Pasta bio con i parassiti? Non risponde il supermercato se la confezione è originale
Colpa del commerciante esclusa se la scadenza è lontana e all’esterno non ci sono segni di alterazione. Per le verifiche sarebbe necessario aprire le scatole e il prodotto sarebbe invendibile
di Patrizia Maciocchi
I punti chiave
2' di lettura
La responsabilità per la vendita della pasta bio con i parassiti, nociva per la salute, non è del supermercato ma del produttore. La colpa del commerciante va, infatti, esclusa se il prodotto è arrivato nella sua confezione originale, con una scadenza lontana e senza segni di alterazione, almeno visibili dall’esterno. La Cassazione accoglie così il ricorso del responsabile del supermarket, che era stato condannato dal Tribunale per aver detenuto, in vista della vendita, dei pacchi di pasta bio, di un noto marchio, con all’interno dei parassiti. Ad avviso dei giudici di primo grado, infatti, dalle finestre plastificate dei pacchi si poteva verificare il contenuto.
L’apertura riservata al solo consumatore
Per il ricorrente si tratta invece di una condanna basata sulla prospettiva della mera possibilità per lui «di rendersi conto della natura di quanto immesso in commercio». Un’impresa impossibile in realtà, visto che i pacchi di pasta “contaminati” erano solo due su diversi colli, le finestre trasparenti estremamente ridotte, e i parassiti erano stati trovati nel lato chiuso dei pacchi e dunque non visibili. La Suprema corte chiarisce che la responsabilità va attribuita al produttore, quando per il commerciante è materialmente impossibile accertare, con la normale diligenza e prudenza «la rispondenza alle prescrizioni legali del prodotto messo in vendita». I giudici di legittimità tracciano così un perimetro entro il quale la colpa del rivenditore va esclusa, ferma restando la responsabilità del produttore. Il primo non può dunque essere ritenuto colpevole, non solo ovviamente del procedimento di lavorazione e produzione, ma neppure dell’«immissione al consumo» di alimenti che siano stati consegnati nelle confezioni originali.

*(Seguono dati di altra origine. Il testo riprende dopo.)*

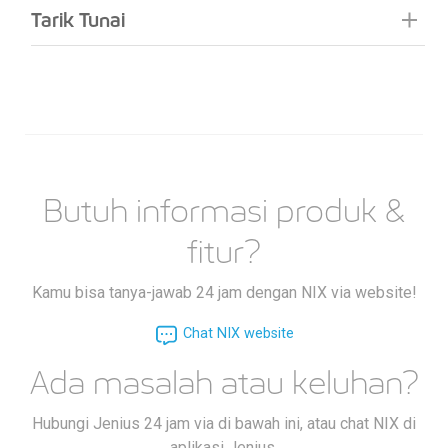
Tarik Tunai
Butuh informasi produk &
fitur?
Kamu bisa tanya-jawab 24 jam dengan NIX via website!
Chat NIX website
Ada masalah atau keluhan?
Hubungi Jenius 24 jam via di bawah ini, atau chat NIX di
aplikasi Jenius.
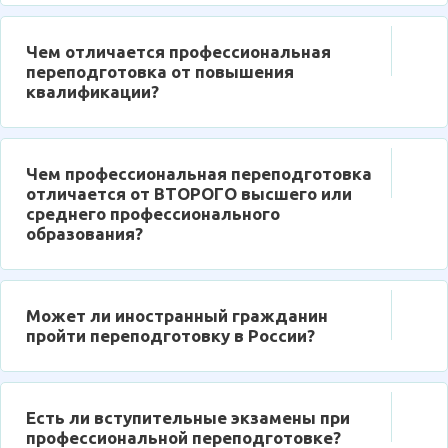
Чем отличается профессиональная
переподготовка от повышения
квалификации?
Чем профессиональная переподготовка
отличается от ВТОРОГО высшего или
среднего профессионального
образования?
Может ли иностранный гражданин
пройти переподготовку в России?
Есть ли вступительные экзамены при
профессиональной переподготовке?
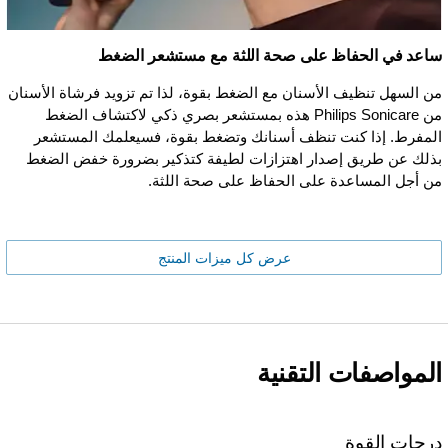
ساعد في الحفاظ على صحة اللثة مع مستشعر الضغط
من السهل تنظيف الأسنان مع الضغط بقوة، لذا تم تزويد فرشاة الأسنان
من Philips Sonicare هذه بمستشعر بصري ذكي لاكتشاف الضغط
المفرط. إذا كنت تنظف أسنانك وتضغط بقوة، فسيعلمك المستشعر
بذلك عن طريق إصدار اهتزازات لطيفة كتذكير بضرورة خفض الضغط
من أجل المساعدة على الحفاظ على صحة اللثة.
عرض كل ميزات المنتج
المواصفات التقنية
درجات القوة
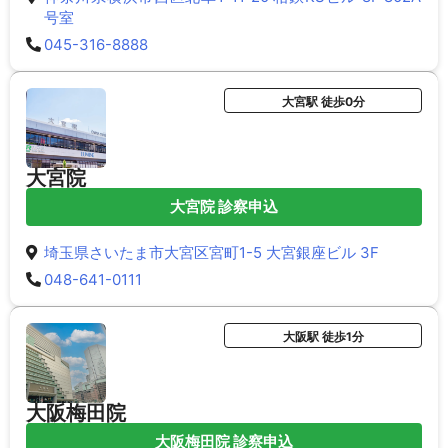
号室
045-316-8888
大宮駅 徒歩0分
大宮院
大宮院 診察申込
埼玉県さいたま市大宮区宮町1-5 大宮銀座ビル 3F
048-641-0111
大阪駅 徒歩1分
大阪梅田院
大阪梅田院 診察申込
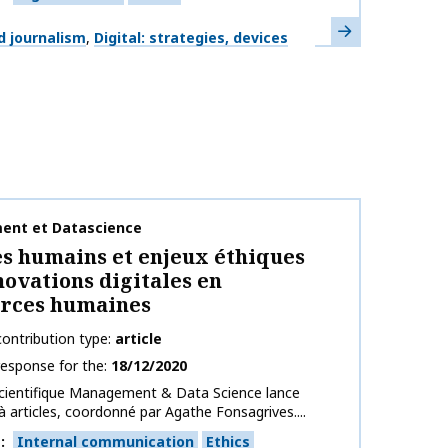
Learn more
d journalism
Digital: strategies, devices
on name
nt et Datascience
s humains et enjeux éthiques
novations digitales en
urces humaines
ontribution type
article
response for the
18/12/2020
scientifique Management & Data Science lance
à articles, coordonné par Agathe Fonsagrives....
s
Internal communication
Ethics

Possibilità di vedere i vizi dall’esterno e conservazione
Tranne i casi in cui i vizi possono essere riscontrati anche dall’esterno, oppure siano noti al rivenditore. Coinvolgimento che va escluso anche nel caso di cibi imballati o sfusi, che «non rivelino esteriormente alcun vizio e per i quali l’analisi o qualsiasi appropriato controllo si risolverebbe, per l’estrema deperibilità del prodotto, nell’incommestibilità di esso e, in pratica, nell’impossibilità di immetterlo al consumo». Tuttavia per uscirne indenne il gestore del negozio o del supermarket deve dimostrare di aver adottato tutte le cautele igienico-sanitarie, nell’esposizione e nella vendita dei cibi, in modo da garantire la corretta conservazione. Se questo non avviene - avverte la Cassazione - non può essere escluso il reato di somministrazione di sostanze «alimentari insudiciate o invase da parassiti» solo per il fatto che il produttore le ha confezionate in modo tale da poter essere aperte solo dal consumatore.
I cibi di produttori stranieri
Principi che trovano però un limite - concludono i giudici di legittimità - nel caso di prodotti alimentari provenienti da un produttore straniero «non essendovi in tal caso la certezza del rispetto delle prescrizioni imposte dalla legge italiana per prevenire il pericolo di frode o di danno alla salute del consumatore».